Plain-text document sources
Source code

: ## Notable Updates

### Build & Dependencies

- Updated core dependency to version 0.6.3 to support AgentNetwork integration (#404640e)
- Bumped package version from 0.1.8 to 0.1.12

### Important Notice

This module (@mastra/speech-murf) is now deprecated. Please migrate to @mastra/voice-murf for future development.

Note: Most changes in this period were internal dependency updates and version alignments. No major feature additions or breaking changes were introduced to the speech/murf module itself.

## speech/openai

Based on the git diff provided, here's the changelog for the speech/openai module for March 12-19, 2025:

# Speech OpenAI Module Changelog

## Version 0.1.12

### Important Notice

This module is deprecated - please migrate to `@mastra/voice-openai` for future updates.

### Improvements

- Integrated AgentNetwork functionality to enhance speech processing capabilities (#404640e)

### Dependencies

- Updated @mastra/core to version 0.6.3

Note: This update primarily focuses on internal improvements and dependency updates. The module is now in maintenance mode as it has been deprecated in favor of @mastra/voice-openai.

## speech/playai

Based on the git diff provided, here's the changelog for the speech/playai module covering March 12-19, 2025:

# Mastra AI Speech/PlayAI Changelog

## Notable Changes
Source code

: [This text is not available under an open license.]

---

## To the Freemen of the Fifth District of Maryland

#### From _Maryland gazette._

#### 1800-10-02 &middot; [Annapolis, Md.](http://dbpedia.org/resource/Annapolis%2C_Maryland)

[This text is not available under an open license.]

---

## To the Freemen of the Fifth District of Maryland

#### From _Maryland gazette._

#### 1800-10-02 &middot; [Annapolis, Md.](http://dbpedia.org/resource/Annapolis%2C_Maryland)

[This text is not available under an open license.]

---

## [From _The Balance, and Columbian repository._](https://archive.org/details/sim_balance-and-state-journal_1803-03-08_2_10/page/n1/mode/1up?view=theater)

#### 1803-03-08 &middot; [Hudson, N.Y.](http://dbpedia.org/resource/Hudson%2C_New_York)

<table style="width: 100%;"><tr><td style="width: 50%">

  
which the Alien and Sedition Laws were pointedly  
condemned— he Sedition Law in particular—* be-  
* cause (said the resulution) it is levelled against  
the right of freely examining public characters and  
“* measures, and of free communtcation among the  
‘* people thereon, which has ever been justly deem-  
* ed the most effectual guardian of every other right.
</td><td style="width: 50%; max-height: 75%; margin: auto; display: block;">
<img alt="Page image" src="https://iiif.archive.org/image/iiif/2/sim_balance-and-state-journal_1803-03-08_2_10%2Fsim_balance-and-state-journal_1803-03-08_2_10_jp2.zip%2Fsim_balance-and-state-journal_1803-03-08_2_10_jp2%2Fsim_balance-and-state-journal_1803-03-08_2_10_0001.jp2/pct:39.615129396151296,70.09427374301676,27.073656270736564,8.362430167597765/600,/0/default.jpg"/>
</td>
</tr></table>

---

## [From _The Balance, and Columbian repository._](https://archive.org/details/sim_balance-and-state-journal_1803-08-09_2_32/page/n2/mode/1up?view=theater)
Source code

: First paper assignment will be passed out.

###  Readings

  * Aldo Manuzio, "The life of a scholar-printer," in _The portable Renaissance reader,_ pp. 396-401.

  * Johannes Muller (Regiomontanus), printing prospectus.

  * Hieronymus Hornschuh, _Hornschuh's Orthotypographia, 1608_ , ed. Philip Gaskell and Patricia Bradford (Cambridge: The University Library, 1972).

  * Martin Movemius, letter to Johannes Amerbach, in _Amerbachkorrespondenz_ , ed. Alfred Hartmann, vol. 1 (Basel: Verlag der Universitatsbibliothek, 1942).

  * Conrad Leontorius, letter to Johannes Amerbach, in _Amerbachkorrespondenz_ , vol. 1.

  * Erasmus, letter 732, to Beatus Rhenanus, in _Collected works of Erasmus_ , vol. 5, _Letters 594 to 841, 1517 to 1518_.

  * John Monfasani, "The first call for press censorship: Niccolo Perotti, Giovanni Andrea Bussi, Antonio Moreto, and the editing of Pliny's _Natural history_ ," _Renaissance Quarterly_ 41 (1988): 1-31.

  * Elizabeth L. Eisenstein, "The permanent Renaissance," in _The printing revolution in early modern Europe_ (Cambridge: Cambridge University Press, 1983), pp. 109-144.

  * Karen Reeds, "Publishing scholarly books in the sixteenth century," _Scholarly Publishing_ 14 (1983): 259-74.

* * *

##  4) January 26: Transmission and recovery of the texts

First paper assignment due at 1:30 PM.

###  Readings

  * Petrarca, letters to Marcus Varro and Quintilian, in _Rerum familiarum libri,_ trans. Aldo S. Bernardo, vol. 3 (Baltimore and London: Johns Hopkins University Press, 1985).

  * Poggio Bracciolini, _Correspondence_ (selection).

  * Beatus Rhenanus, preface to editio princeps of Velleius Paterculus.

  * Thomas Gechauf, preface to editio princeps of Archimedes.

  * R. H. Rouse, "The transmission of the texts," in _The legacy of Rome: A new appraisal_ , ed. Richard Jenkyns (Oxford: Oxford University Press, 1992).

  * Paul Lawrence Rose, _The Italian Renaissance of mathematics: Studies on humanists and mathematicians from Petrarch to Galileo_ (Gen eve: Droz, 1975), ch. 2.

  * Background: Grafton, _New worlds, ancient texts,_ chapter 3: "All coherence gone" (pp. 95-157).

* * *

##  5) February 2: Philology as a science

*WHAT THIS TASK INVOLVES*.
Arrange every line of the entries above as a Markdown table with two columns, Row and Line. Number the rows and leave out blank lines.

*SOLUTION*.
| Row | Line |
|---|---|
| 1 | Source code |
| 2 | : ## Notable Updates |
| 3 | ### Build & Dependencies |
| 4 | - Updated core dependency to version 0.6.3 to support AgentNetwork integration (#404640e) |
| 5 | - Bumped package version from 0.1.8 to 0.1.12 |
| 6 | ### Important Notice |
| 7 | This module (@mastra/speech-murf) is now deprecated. Please migrate to @mastra/voice-murf for future development. |
| 8 | Note: Most changes in this period were internal dependency updates and version alignments. No major feature additions or breaking changes were introduced to the speech/murf module itself. |
| 9 | ## speech/openai |
| 10 | Based on the git diff provided, here's the changelog for the speech/openai module for March 12-19, 2025: |
| 11 | # Speech OpenAI Module Changelog |
| 12 | ## Version 0.1.12 |
| 13 | ### Important Notice |
| 14 | This module is deprecated - please migrate to `@mastra/voice-openai` for future updates. |
| 15 | ### Improvements |
| 16 | - Integrated AgentNetwork functionality to enhance speech processing capabilities (#404640e) |
| 17 | ### Dependencies |
| 18 | - Updated @mastra/core to version 0.6.3 |
| 19 | Note: This update primarily focuses on internal improvements and dependency updates. The module is now in maintenance mode as it has been deprecated in favor of @mastra/voice-openai. |
| 20 | ## speech/playai |
| 21 | Based on the git diff provided, here's the changelog for the speech/playai module covering March 12-19, 2025: |
| 22 | # Mastra AI Speech/PlayAI Changelog |
| 23 | ## Notable Changes |
| 24 | Source code |
| 25 | : [This text is not available under an open license.] |
| 26 | --- |
| 27 | ## To the Freemen of the Fifth District of Maryland |
| 28 | #### From _Maryland gazette._ |
| 29 | #### 1800-10-02 &middot; [Annapolis, Md.](http://dbpedia.org/resource/Annapolis%2C_Maryland) |
| 30 | [This text is not available under an open license.] |
| 31 | --- |
| 32 | ## To the Freemen of the Fifth District of Maryland |
| 33 | #### From _Maryland gazette._ |
| 34 | #### 1800-10-02 &middot; [Annapolis, Md.](http://dbpedia.org/resource/Annapolis%2C_Maryland) |
| 35 | [This text is not available under an open license.] |
| 36 | --- |
| 37 | ## [From _The Balance, and Columbian repository._](https://archive.org/details/sim_balance-and-state-journal_1803-03-08_2_10/page/n1/mode/1up?view=theater) |
| 38 | #### 1803-03-08 &middot; [Hudson, N.Y.](http://dbpedia.org/resource/Hudson%2C_New_York) |
| 39 | <table style="width: 100%;"><tr><td style="width: 50%"> |
| 40 | which the Alien and Sedition Laws were pointedly   |
| 41 | condemned— he Sedition Law in particular—* be-   |
| 42 | * cause (said the resulution) it is levelled against   |
| 43 | the right of freely examining public characters and   |
| 44 | “* measures, and of free communtcation among the   |
| 45 | ‘* people thereon, which has ever been justly deem-   |
| 46 | * ed the most effectual guardian of every other right. |
| 47 | </td><td style="width: 50%; max-height: 75%; margin: auto; display: block;"> |
| 48 | <img alt="Page image" src="https://iiif.archive.org/image/iiif/2/sim_balance-and-state-journal_1803-03-08_2_10%2Fsim_balance-and-state-journal_1803-03-08_2_10_jp2.zip%2Fsim_balance-and-state-journal_1803-03-08_2_10_jp2%2Fsim_balance-and-state-journal_1803-03-08_2_10_0001.jp2/pct:39.615129396151296,70.09427374301676,27.073656270736564,8.362430167597765/600,/0/default.jpg"/> |
| 49 | </td> |
| 50 | </tr></table> |
| 51 | --- |
| 52 | ## [From _The Balance, and Columbian repository._](https://archive.org/details/sim_balance-and-state-journal_1803-08-09_2_32/page/n2/mode/1up?view=theater) |
| 53 | Source code |
| 54 | : First paper assignment will be passed out. |
| 55 | ###  Readings |
| 56 |   * Aldo Manuzio, "The life of a scholar-printer," in _The portable Renaissance reader,_ pp. 396-401. |
| 57 |   * Johannes Muller (Regiomontanus), printing prospectus. |
| 58 |   * Hieronymus Hornschuh, _Hornschuh's Orthotypographia, 1608_ , ed. Philip Gaskell and Patricia Bradford (Cambridge: The University Library, 1972). |
| 59 |   * Martin Movemius, letter to Johannes Amerbach, in _Amerbachkorrespondenz_ , ed. Alfred Hartmann, vol. 1 (Basel: Verlag der Universitatsbibliothek, 1942). |
| 60 |   * Conrad Leontorius, letter to Johannes Amerbach, in _Amerbachkorrespondenz_ , vol. 1. |
| 61 |   * Erasmus, letter 732, to Beatus Rhenanus, in _Collected works of Erasmus_ , vol. 5, _Letters 594 to 841, 1517 to 1518_. |
| 62 |   * John Monfasani, "The first call for press censorship: Niccolo Perotti, Giovanni Andrea Bussi, Antonio Moreto, and the editing of Pliny's _Natural history_ ," _Renaissance Quarterly_ 41 (1988): 1-31. |
| 63 |   * Elizabeth L. Eisenstein, "The permanent Renaissance," in _The printing revolution in early modern Europe_ (Cambridge: Cambridge University Press, 1983), pp. 109-144. |
| 64 |   * Karen Reeds, "Publishing scholarly books in the sixteenth century," _Scholarly Publishing_ 14 (1983): 259-74. |
| 65 | * * * |
| 66 | ##  4) January 26: Transmission and recovery of the texts |
| 67 | First paper assignment due at 1:30 PM. |
| 68 | ###  Readings |
| 69 |   * Petrarca, letters to Marcus Varro and Quintilian, in _Rerum familiarum libri,_ trans. Aldo S. Bernardo, vol. 3 (Baltimore and London: Johns Hopkins University Press, 1985). |
| 70 |   * Poggio Bracciolini, _Correspondence_ (selection). |
| 71 |   * Beatus Rhenanus, preface to editio princeps of Velleius Paterculus. |
| 72 |   * Thomas Gechauf, preface to editio princeps of Archimedes. |
| 73 |   * R. H. Rouse, "The transmission of the texts," in _The legacy of Rome: A new appraisal_ , ed. Richard Jenkyns (Oxford: Oxford University Press, 1992). |
| 74 |   * Paul Lawrence Rose, _The Italian Renaissance of mathematics: Studies on humanists and mathematicians from Petrarch to Galileo_ (Gen eve: Droz, 1975), ch. 2. |
| 75 |   * Background: Grafton, _New worlds, ancient texts,_ chapter 3: "All coherence gone" (pp. 95-157). |
| 76 | * * * |
| 77 | ##  5) February 2: Philology as a science |